Bihar is like a land that no one really knows. I did not. I did not know how poor it is. I did not what being poor means until I came here. Patna railway station at 4:45. It shines with glamorous flashing light lines covering the station (to celebrate the republic day). But once you enter out from your car, you feel like you are in science fiction movie. People, old and young, women and men, sleeping here and there with their beautiful blankets. People walking here and there, looking for their platform, as we (me and my research assistant Alankrita did). I had covered my head so that I would not look so obviously foreigner. Definitely I was the only foreigner. I followed closely to Alankrita.
Eventually, we managed to jump into the right train, right car even, and found our soft comfy seats. You do not want to eat or drink anything, so that you need not go to the toilet.
The six hour trip from Patna to Bhagalpur is a movie. When the sun rises you start seeing fields, beautiful green palms trees. Around the stations the poverty shows up. Brick houses, cement houses, straw houses, houses insulated with cow’s or water buffalo’s dung. Cakes of dung nicely organised to dry down, and later used also for fire for cooking and heating.

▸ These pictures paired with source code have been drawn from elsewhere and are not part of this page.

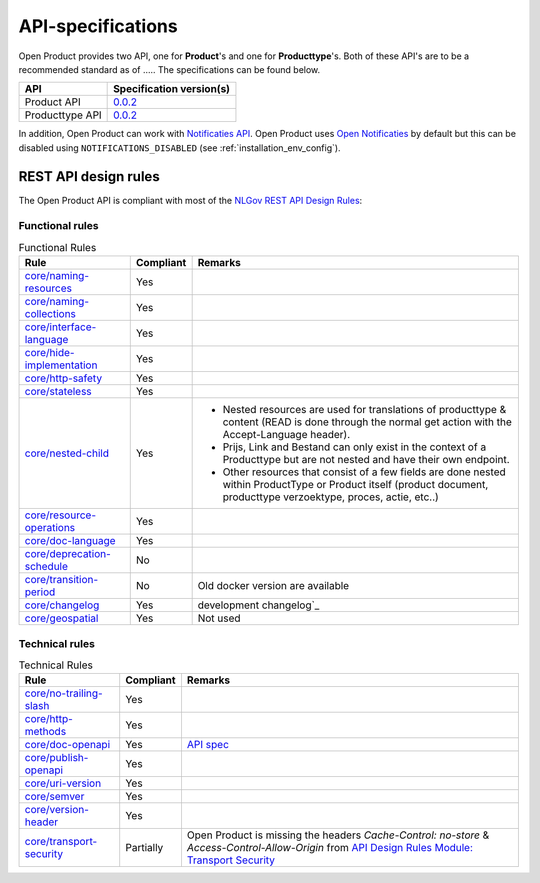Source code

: .. _api_index:

==================
API-specifications
==================

.. TODO: standard date

Open Product provides two API, one for **Product**'s and one for **Producttype**'s.
Both of these API's are to be a recommended standard as of ..... The
specifications can be found below.

======================  ==========================================
API                     Specification version(s)
======================  ==========================================
Product API             `0.0.2 <https://redocly.github.io/redoc/?url=https://raw.githubusercontent.com/maykinmedia/open-product/v0.0.2/src/producten-openapi.yaml>`__
Producttype API         `0.0.2 <https://redocly.github.io/redoc/?url=https://raw.githubusercontent.com/maykinmedia/open-product/v0.0.2/src/producttypen-openapi.yaml>`__
======================  ==========================================

In addition, Open Product can work with `Notificaties API`_. Open Product uses
`Open Notificaties`_ by default but this can be disabled using ``NOTIFICATIONS_DISABLED`` (see :ref:`installation_env_config`).

REST API design rules
=====================

The Open Product API is compliant with most of the `NLGov REST API Design Rules`_:

Functional rules
----------------

.. list-table:: Functional Rules
    :header-rows: 1

    *   - Rule
        - Compliant
        - Remarks
    *   - `core/naming-resources <https://gitdocumentatie.logius.nl/publicatie/api/adr/2.0.2/#/core/naming-resources>`_
        - Yes
        -
    *   - `core/naming-collections <https://gitdocumentatie.logius.nl/publicatie/api/adr/2.0.2/#/core/naming-collections>`_
        - Yes
        -
    *   - `core/interface-language <https://gitdocumentatie.logius.nl/publicatie/api/adr/2.0.2/#/core/interface-language>`_
        - Yes
        -
    *   - `core/hide-implementation <https://gitdocumentatie.logius.nl/publicatie/api/adr/2.0.2/#/core/hide-implementation>`_
        - Yes
        -
    *   - `core/http-safety <https://gitdocumentatie.logius.nl/publicatie/api/adr/2.0.2/#/core/http-safety>`_
        - Yes
        -
    *   - `core/stateless <https://gitdocumentatie.logius.nl/publicatie/api/adr/2.0.2/#/core/stateless>`_
        - Yes
        -
    *   - `core/nested-child <https://gitdocumentatie.logius.nl/publicatie/api/adr/2.0.2/#/core/nested-child>`_
        - Yes
        -   - Nested resources are used for translations of producttype & content (READ is done through the normal get action with the Accept-Language header).
            - Prijs, Link and Bestand can only exist in the context of a Producttype but are not nested and have their own endpoint.
            - Other resources that consist of a few fields are done nested within ProductType or Product itself (product document, producttype verzoektype, proces, actie, etc..)
    *   - `core/resource-operations <https://gitdocumentatie.logius.nl/publicatie/api/adr/2.0.2/#/core/resource-operations>`_
        - Yes
        -
    *   - `core/doc-language <https://gitdocumentatie.logius.nl/publicatie/api/adr/2.0.2/#/core/doc-language>`_
        - Yes
        -
    *   - `core/deprecation-schedule <https://gitdocumentatie.logius.nl/publicatie/api/adr/2.0.2/#/core/deprecation-schedule>`_
        - No
        -
    *   - `core/transition-period <https://gitdocumentatie.logius.nl/publicatie/api/adr/2.0.2/#/core/transition-period>`_
        - No
        - Old docker version are available
    *   - `core/changelog <https://gitdocumentatie.logius.nl/publicatie/api/adr/2.0.2/#/core/changelog>`_
        - Yes
        - development changelog`_
    *   - `core/geospatial <https://gitdocumentatie.logius.nl/publicatie/api/adr/2.0.2/#/core/geospatial>`_
        - Yes
        - Not used

Technical rules
---------------

.. list-table:: Technical Rules
    :header-rows: 1

    *   - Rule
        - Compliant
        - Remarks
    *   - `core/no-trailing-slash <https://gitdocumentatie.logius.nl/publicatie/api/adr/2.0.2/#/core/no-trailing-slash>`_
        - Yes
        -
    *   - `core/http-methods <https://gitdocumentatie.logius.nl/publicatie/api/adr/2.0.2/#/core/http-methods>`_
        - Yes
        -
    *   - `core/doc-openapi <https://gitdocumentatie.logius.nl/publicatie/api/adr/2.0.2/#/core/doc-openapi>`_
        - Yes
        - `API spec`_
    *   - `core/publish-openapi <https://gitdocumentatie.logius.nl/publicatie/api/adr/2.0.2/#/core/publish-openapi>`_
        - Yes
        -
    *   - `core/uri-version <https://gitdocumentatie.logius.nl/publicatie/api/adr/2.0.2/#/core/uri-version>`_
        - Yes
        -
    *   - `core/semver <https://gitdocumentatie.logius.nl/publicatie/api/adr/2.0.2/#/core/semver>`_
        - Yes
        -
    *   - `core/version-header <https://gitdocumentatie.logius.nl/publicatie/api/adr/2.0.2/#/core/version-header>`_
        - Yes
        -
    *   - `core/transport-security <https://gitdocumentatie.logius.nl/publicatie/api/adr/2.0.2/#/core/transport-security>`_
        - Partially
        - Open Product is missing the headers `Cache-Control: no-store` & `Access-Control-Allow-Origin` from `API Design Rules Module: Transport Security <https://gitdocumentatie.logius.nl/publicatie/api/mod-ts>`_

.. _`Notificaties API`: https://vng-realisatie.github.io/gemma-zaken/standaard/notificaties/
.. _`Open Notificaties`: https://github.com/open-zaak/open-notificaties
.. _`NLGov REST API Design Rules`: https://gitdocumentatie.logius.nl/publicatie/api/adr/
.. _`API spec`: https://github.com/maykinmedia/open-product?tab=readme-ov-file#api-specificatie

Women with beautifully colored dresses and dupattas ( a thick scarves around their head and shoulders), men with brown or black clothes, hats (pipos in Finnish), children with or without their parents. I saw one boy with a huge sack, and he had dropped carrots to the ground, and was collecting them back to the sack.

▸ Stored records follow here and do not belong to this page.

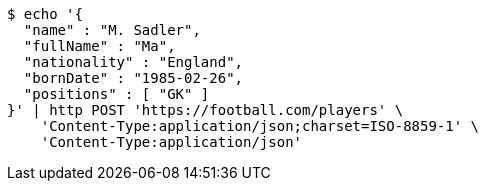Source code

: [source,bash]
----
$ echo '{
  "name" : "M. Sadler",
  "fullName" : "Ma",
  "nationality" : "England",
  "bornDate" : "1985-02-26",
  "positions" : [ "GK" ]
}' | http POST 'https://football.com/players' \
    'Content-Type:application/json;charset=ISO-8859-1' \
    'Content-Type:application/json'
----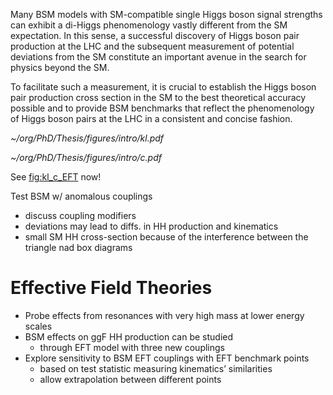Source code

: :PROPERTIES:
:CUSTOM_ID: sec:nonres_BSM_hh
:END:

Many \ac{BSM} models with \ac{SM}-compatible single Higgs boson signal strengths can exhibit a di-Higgs phenomenology vastly different from the \ac{SM} expectation.
In this sense, a successful discovery of Higgs boson pair production at the LHC and the subsequent measurement of potential deviations from the \ac{SM} constitute an important avenue in the search for physics beyond the \ac{SM}.

To facilitate such a measurement, it is crucial to establish the Higgs boson pair production cross section in the \ac{SM} to the best theoretical accuracy possible and to provide \ac{BSM} benchmarks that reflect the phenomenology of Higgs boson pairs at the LHC in a consistent and concise fashion.

#+NAME: fig:kl_c_EFT
#+CAPTION: HH mass distribution for different $\kl$ values, highlighting the strong impact of a deviation from the expected SM values. Larger $|\kl|$ values correspond to scenarios where the HH "triangle" diagram dominates.
#+BEGIN_figure
#+ATTR_LATEX: :width .5\textwidth :center
[[~/org/PhD/Thesis/figures/intro/kl.pdf]]
#+ATTR_LATEX: :width .5\textwidth :center
[[~/org/PhD/Thesis/figures/intro/c.pdf]]
#+END_figure

See [[fig:kl_c_EFT]] now!

Test \ac{BSM} w/ anomalous couplings
+ discuss coupling modifiers
+ deviations may lead to diffs. in HH production and kinematics
+ small SM HH cross-section because of the interference between the triangle nad box diagrams

* Effective Field Theories
+ Probe effects from resonances with very high mass at lower energy scales
+ \ac{BSM} effects on ggF HH production can be studied
  + through EFT model with three new couplings

+ Explore sensitivity to \ac{BSM} \ac{EFT} couplings with \ac{EFT} benchmark points
  + based on test statistic measuring kinematics’ similarities
  + allow extrapolation between different points

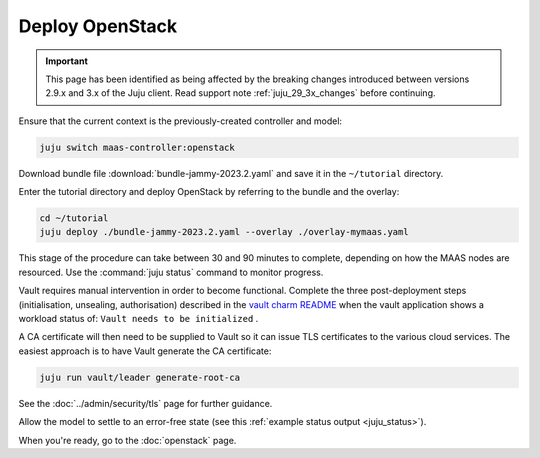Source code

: ================
Deploy OpenStack
================

.. important::

   This page has been identified as being affected by the breaking changes
   introduced between versions 2.9.x and 3.x of the Juju client. Read
   support note :ref:`juju_29_3x_changes` before continuing.

Ensure that the current context is the previously-created controller and model:

.. code-block:: none

   juju switch maas-controller:openstack

Download bundle file :download:`bundle-jammy-2023.2.yaml` and save it in the
``~/tutorial`` directory.

Enter the tutorial directory and deploy OpenStack by referring to the bundle
and the overlay:

.. code-block:: none

   cd ~/tutorial
   juju deploy ./bundle-jammy-2023.2.yaml --overlay ./overlay-mymaas.yaml

This stage of the procedure can take between 30 and 90 minutes to complete,
depending on how the MAAS nodes are resourced. Use the :command:`juju status`
command to monitor progress.

Vault requires manual intervention in order to become functional. Complete the
three post-deployment steps (initialisation, unsealing, authorisation)
described in the `vault charm README`_ when the vault application shows a
workload status of: ``Vault needs to be initialized`` .

A CA certificate will then need to be supplied to Vault so it can issue TLS
certificates to the various cloud services. The easiest approach is to have
Vault generate the CA certificate:

.. code-block:: none

   juju run vault/leader generate-root-ca

See the :doc:`../admin/security/tls` page for further guidance.

Allow the model to settle to an error-free state (see this :ref:`example status
output <juju_status>`).

When you're ready, go to the :doc:`openstack` page.

.. LINKS
.. _Vault charm README: https://opendev.org/openstack/charm-vault/src/branch/master/src/README.md#post-deployment-tasks
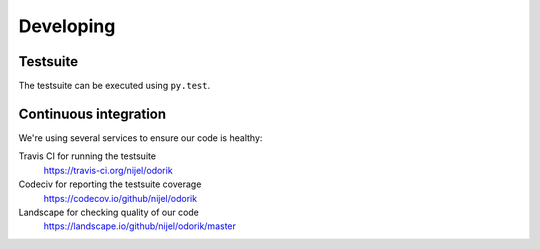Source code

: Developing
==========

Testsuite
---------

The testsuite can be executed using ``py.test``.

Continuous integration
----------------------

We're using several services to ensure our code is healthy:

Travis CI for running the testsuite
    https://travis-ci.org/nijel/odorik
Codeciv for reporting the testsuite coverage
    https://codecov.io/github/nijel/odorik
Landscape for checking quality of our code
    https://landscape.io/github/nijel/odorik/master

These pictures might or might not convey the atmosphere. I need to say I was saddened by the poverty. At the same time I admire the resilience of these people who live in poverty. They keep on selling their tea (chai) or snacks, or organising their cow dung, doing their laundry, carrying their water on top of their head, carrying their baby.
This is India. Every time as challenging and new after many trips.